- What is expected
Return every line below in which "right" appears.

- Material for this task

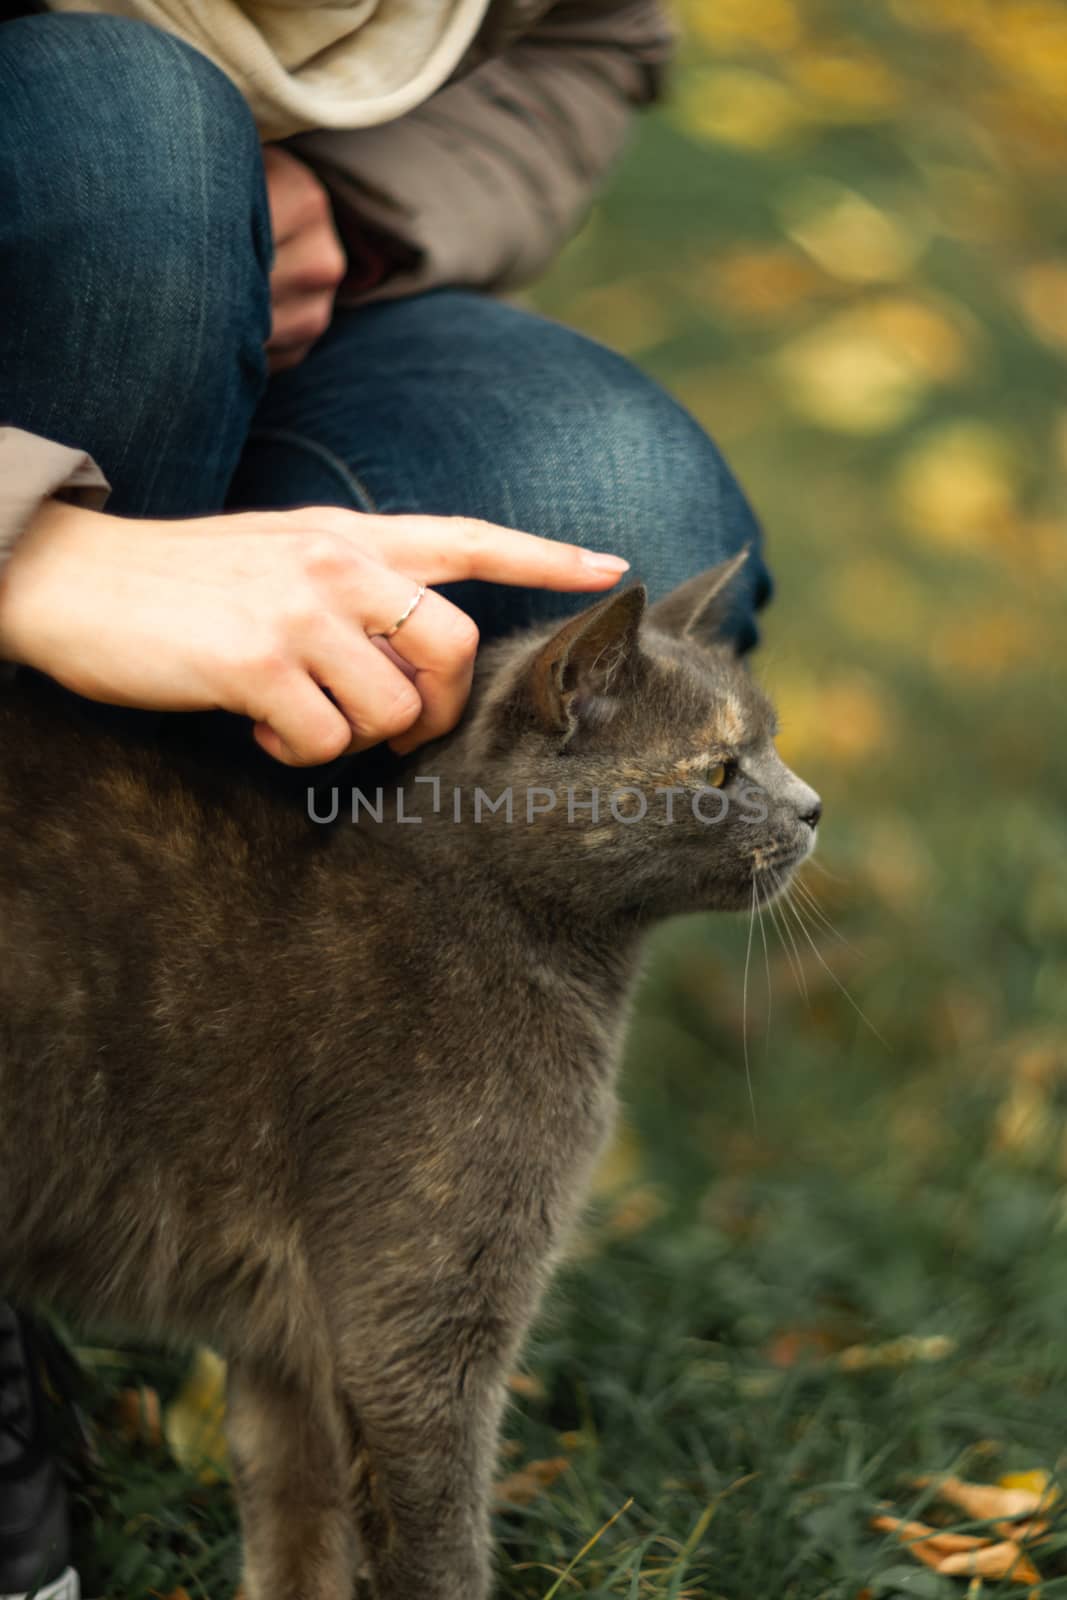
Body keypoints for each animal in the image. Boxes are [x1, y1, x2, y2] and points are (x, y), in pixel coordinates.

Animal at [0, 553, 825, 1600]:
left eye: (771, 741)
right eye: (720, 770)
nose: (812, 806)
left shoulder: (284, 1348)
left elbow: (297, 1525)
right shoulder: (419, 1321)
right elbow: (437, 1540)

- Final answer
right eye: (720, 770)
right shoulder: (419, 1321)
right elbow: (437, 1540)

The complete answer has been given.